The half-moon was bright, and we had no trouble following the pale dirt road which separated the fields. Night was almost upon us: the sky was a dark grayish-blue, and the first few stars were just noticeable. We walked for close to half an hour before the conversation turned to our purpose.

We decided to march into the alfalfa field on our right. It was filled with soft leafy green plants, close to two feet high, like deep clover. We waded through our chosen carpet until we could no longer see the road, then unrolled our sleeping bags, putting the head ends together. We lay down on top of our open bags, nestled deep in alfalfa, and talked for a while longer. There were endless topics to be discussed, and questions to be asked and answered, regarding our lives at home, our life at the kibbutz, other travel experiences, the political situation in Israel, our jobs, our new friends, our old friends, and more. Finally, the moon set and, despite the stars, we had difficulty seeing each others’ faces. Tired from the long day, we were finally calmed enough to say goodnight and sleep.
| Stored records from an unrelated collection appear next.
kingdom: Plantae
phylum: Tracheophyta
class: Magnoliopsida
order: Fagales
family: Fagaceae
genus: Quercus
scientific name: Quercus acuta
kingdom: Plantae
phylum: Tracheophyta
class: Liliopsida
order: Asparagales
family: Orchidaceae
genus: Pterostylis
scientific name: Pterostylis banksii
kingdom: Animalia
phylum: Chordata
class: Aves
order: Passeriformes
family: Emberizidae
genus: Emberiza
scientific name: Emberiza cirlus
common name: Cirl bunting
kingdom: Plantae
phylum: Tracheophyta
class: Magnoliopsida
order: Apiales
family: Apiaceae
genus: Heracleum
I saw many tiny green leaves against a pale sky, and realized where I was. The cool morning air bathed my face. As I turned toward Theo and Reggie, I heard a faraway hum. I thought it was an airplane. By the time we had made eye contact, the sound had grown loud enough to cause us to sit up and look around. There was no plane to be seen in the sky, and the hum had become a rumble. We scanned the extensive field with our worried, sleepy eyes, and made out an object in the distance. We squinted and stared as the huge shape approached. The sudden realization that it was a thresher was immediately followed by our jumping up and grabbing our sleeping bags. “Oh no!” I breathed.

“Come on!” said Theo.

“Let’s get the hell out of here!” yelled Reggie.

It was moving very quickly, now only about fifty feet away and coming directly toward us. Terrified, with pounding hearts, we ran.

Over our shoulders, we saw the giant machine more clearly: an enormous, rolling cylinder in front, formed of two hoops of green metal connected by many sharp horizontal blades, powered by a large green tractor with a glass-enclosed booth on top. As we ran out of its horrible path, still staring at the slicing beast, we saw a furious kibbutznik leaning out of the booth, screaming at us. We turned away and ran harder, unable to avoid noticing the flattened wake he had left behind.

We ran all the way to the road, then stopped to roll up our sleeping bags, which until then had been clutched in our sweaty hands and dragged. Once this was done, we looked at each other openly, seriously, still breathing heavily. None of us knew who the driver of the thresher had been, but we were sure he knew us.

It was still early enough to get to work on time. Shaken, and with a sense of impending doom, we walked the rest of the way back to the Ulpan, changed clothes, and left for our respective jobs: Theo to the refet to feed the cows, Reggie to the fields where irrigation pipes had to be moved, and I to the pardess (groves) to pick oranges.

When we went in for lunch, I saw them. We three sat together, feeling even more like guilty conspirators, sensing the members’ eyes upon us, waiting for the blow.

The blow never came. There was no reprimand through Reuben, no angry kibbutznik pulling us off to the side of the dining hall to tell us that we were foolish and irresponsible, no notice of any sort given us regarding that morning’s events. Like a wise parent, the member who had caught us - or the body of members, as it is unlikely that he would have kept the incident to himself - apparently thought our terror had been punishment enough. Like good children, we were worthy of that trust. We never did such a thing again.